When the Hotel Astoria in Budapest opened in 1914, it imparted an aura of old-world style and tradition. Even today, the hotel evokes elegance and decorum, until you think about its more recent past.
On March 14, 1944, “large groups of German officers” were gathered in the lobby in mid-afternoon, “moving about … talking … laughing,” writes Zsuzsanna Ozsvath in her gripping memoir, “When the Danube Ran Red” (Syracuse University Press). As her father subsequently explained, his sister Lulu had checked out of the Astoria that morning, left her suitcase by the reception area, and met him at a café. A few hours later, they came back for the suitcase, and were terrified to see all the officers. What they didn’t know was that the Nazi occupation of Budapest had begun, and the hotel had been commandeered as Gestapo headquarters. Not surprisingly, her father “had been frozen over, his heart beating in his throat.”
“Even today, just thinking about that hotel makes me catch my breath,” Ozsvath writes.
Me, too. I felt the same way when I approached the Astoria in 2006 because I knew that my cousins, Eva and Alice, had been summoned there by the Gestapo in June 1944, and spared only because Swedish authorities intervened at the last minute and granted them life-saving Swedish citizenship.
Ozsvath, a professor of literature and the history of ideas, and chair of Holocaust studies at University of Texas at Dallas, has recorded harrowing memories from her Jewish childhood more than 65 years ago. I was drawn to her story partly because I’m always interested in child’s-eye views of the world, and also because many of young “Zsuzsi’s” recollections are amazingly similar to those told to me by Eva, who had been a resistance fighter in Budapest.
The Oszvaths survived the first six months of the occupation mainly because of the selfless devotion of their former nursemaid, “Erzsi” (Erzebet) Fajo, who supplied them with food and clothing. They scraped by until October 1944, when the nefarious Niylas (Hungarian Nazis) seized control of the city.
Erzsi began moving 13-year-old Zsuzsi from one safe place to another. In late December, as the Russians advanced on the beleaguered capital, she brought Zsuzsi to a riverfront apartment where a smiling woman promised to safeguard her in exchange for a gold-and-sapphire bracelet.

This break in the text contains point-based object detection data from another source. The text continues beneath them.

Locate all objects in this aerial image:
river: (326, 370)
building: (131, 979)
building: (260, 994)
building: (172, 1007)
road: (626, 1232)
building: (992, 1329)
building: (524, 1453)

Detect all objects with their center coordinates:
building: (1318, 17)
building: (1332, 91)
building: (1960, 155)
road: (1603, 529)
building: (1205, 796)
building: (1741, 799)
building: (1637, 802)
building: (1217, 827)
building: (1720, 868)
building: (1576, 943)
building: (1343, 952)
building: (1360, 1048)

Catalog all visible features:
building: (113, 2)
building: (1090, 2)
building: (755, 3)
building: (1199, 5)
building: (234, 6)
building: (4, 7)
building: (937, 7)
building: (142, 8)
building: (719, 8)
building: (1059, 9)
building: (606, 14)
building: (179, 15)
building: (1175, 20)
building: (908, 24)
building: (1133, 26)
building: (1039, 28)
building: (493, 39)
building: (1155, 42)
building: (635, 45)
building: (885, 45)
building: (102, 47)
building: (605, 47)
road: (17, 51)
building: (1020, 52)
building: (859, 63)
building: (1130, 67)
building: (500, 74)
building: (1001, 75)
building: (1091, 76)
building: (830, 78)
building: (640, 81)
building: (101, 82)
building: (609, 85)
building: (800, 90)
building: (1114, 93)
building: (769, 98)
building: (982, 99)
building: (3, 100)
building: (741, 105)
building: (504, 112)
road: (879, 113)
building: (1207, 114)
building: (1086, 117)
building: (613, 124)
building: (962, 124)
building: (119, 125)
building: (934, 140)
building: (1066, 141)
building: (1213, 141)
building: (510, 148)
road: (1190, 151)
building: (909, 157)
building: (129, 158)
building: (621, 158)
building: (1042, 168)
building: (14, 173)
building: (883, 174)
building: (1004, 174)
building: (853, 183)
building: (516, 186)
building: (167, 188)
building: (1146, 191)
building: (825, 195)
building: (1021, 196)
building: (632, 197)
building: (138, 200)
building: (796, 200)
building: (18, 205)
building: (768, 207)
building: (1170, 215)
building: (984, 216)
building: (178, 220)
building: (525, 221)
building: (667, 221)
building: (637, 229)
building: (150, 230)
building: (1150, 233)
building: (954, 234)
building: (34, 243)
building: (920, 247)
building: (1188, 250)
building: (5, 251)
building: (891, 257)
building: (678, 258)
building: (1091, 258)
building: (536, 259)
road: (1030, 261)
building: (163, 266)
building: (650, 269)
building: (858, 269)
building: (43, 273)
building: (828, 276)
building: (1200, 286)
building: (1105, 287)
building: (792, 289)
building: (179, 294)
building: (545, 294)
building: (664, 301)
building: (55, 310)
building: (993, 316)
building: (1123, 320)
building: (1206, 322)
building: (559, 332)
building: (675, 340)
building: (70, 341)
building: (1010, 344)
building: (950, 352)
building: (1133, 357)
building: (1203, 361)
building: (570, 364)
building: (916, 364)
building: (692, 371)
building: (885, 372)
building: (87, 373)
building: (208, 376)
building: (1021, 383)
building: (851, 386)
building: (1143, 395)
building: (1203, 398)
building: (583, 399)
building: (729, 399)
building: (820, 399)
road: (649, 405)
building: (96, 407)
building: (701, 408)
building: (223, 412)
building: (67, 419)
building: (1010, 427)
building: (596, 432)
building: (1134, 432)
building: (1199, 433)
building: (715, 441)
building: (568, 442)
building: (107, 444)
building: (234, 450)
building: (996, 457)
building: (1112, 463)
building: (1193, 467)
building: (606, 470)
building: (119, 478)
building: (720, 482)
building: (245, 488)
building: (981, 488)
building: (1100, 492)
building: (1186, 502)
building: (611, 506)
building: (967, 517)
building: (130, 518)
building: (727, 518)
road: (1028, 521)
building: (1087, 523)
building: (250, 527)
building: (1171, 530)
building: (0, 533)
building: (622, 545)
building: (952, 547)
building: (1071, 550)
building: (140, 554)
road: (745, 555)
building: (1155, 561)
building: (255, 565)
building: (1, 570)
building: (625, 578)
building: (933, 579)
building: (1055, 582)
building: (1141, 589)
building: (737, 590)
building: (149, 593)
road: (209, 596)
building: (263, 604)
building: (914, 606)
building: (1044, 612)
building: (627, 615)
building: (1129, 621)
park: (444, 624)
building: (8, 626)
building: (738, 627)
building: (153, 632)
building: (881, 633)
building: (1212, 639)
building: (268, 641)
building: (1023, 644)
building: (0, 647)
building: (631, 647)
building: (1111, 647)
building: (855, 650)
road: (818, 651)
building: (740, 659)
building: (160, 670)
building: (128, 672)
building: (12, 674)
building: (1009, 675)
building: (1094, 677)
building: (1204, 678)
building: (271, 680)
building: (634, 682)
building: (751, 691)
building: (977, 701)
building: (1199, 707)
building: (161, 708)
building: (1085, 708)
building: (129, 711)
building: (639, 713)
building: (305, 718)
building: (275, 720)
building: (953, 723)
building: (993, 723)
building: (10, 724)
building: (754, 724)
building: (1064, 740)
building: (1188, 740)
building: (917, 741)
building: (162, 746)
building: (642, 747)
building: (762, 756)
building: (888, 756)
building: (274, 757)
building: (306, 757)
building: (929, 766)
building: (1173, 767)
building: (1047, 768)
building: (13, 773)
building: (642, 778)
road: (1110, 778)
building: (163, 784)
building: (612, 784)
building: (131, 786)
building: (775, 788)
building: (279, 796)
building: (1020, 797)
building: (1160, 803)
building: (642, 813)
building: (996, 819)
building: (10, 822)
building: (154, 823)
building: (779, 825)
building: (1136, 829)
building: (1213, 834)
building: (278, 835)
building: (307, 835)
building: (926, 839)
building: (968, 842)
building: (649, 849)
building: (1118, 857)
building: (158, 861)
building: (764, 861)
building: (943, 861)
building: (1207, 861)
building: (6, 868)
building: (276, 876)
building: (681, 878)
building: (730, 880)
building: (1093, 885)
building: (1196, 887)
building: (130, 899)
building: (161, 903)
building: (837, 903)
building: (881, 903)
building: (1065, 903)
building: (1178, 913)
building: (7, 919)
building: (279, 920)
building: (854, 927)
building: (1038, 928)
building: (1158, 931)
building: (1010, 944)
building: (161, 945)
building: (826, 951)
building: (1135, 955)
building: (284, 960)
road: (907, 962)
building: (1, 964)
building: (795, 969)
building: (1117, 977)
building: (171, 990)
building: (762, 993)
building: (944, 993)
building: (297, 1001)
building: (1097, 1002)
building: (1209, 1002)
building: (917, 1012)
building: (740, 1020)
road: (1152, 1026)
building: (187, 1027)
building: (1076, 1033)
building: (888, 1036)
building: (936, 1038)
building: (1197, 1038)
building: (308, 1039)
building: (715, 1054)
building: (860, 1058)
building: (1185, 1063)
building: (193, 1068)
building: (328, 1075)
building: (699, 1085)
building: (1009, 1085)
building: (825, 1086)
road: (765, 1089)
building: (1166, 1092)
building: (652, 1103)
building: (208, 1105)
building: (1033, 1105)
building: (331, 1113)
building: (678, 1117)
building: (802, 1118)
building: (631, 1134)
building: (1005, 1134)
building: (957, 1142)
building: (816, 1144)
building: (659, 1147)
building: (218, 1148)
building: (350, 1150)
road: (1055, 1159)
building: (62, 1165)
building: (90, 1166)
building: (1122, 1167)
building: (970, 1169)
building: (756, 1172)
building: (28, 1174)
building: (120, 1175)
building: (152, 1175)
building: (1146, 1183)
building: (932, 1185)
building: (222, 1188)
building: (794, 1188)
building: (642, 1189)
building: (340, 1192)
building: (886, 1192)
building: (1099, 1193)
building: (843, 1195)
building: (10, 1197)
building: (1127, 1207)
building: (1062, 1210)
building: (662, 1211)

The next morning, bombs and artillery explosions awakened Zsuzsi, who soon realized that the woman had fled before dawn, taking the jewelry and last bits of food with her. Hearing gunfire, Zsuzsi crawled to a window and peeked through broken panes to see “a bunch of children, men, and women …
standing on the bank of the Danube, on their chests the palm-sized yellow star. They were bound together by ropes. At least four or five Nyilas aimed their guns at them, shooting them into the river, which flowed red like blood. Nobody screamed, nobody cried. … Nothing … but the splash of the bodies falling into the red foam.”
Remembering Erzsi’s warnings not to seek shelter in the basement lest inquisitive tenants determine that she was a Jew-in-hiding, Zsuzsi hid inside a closet. It took Erzsi three days to rescue her.
By war’s end, virtually all of Zsuzsi’s friends and most of her extended family had been shot into mass graves or killed at Auschwitz. In 1946, Zsuzsi’s parents adopted Erzsi as their own, and eventually she was named Righteous Among the Nations at Yad Vashem.
Not all Holocaust survivors have sufficient strength to record their memories, but those who do consign us stories of immeasurable power. We listen, and we read, and if the stories are good and true, we incorporate them into our own views of the world. What I’ve learned from Eva and Zszusi has affected my life ever since.
Five years ago, my husband and I entered the lobby of the Astoria. We eyed the ornate lounge and café, and were chilled by how much we knew. It was easy to imagine black-booted brutes guzzling schnapps and devouring cream cakes while singing schmaltzy tunes. Long before I concluded that the “blue” Danube was a river of death, I always felt that the lively melodies of that famous waltz smacked too much of Teutonic cheer.
In April 2005, a memorial called “Shoes on the Danube Bank” was erected beside the river in Budapest. In remembrance of Jews murdered during the winter of 1944-‘45, 60 cast-iron replicas of men’s, women’s and children’s shoes are anchored along a stone promenade. Some shoes are placed neatly in pairs, others as if they were kicked off in haste. Wall plaques describe how the wearers were tied together in threes, the middle victim was shot and the bodies tumbled into the icy water. Zsuzsanna Ozsvath had witnessed the horrors, and recorded the stories for all of us.
Susan J. Gordon, who lives in Westchester County, is a regular contributor to this space.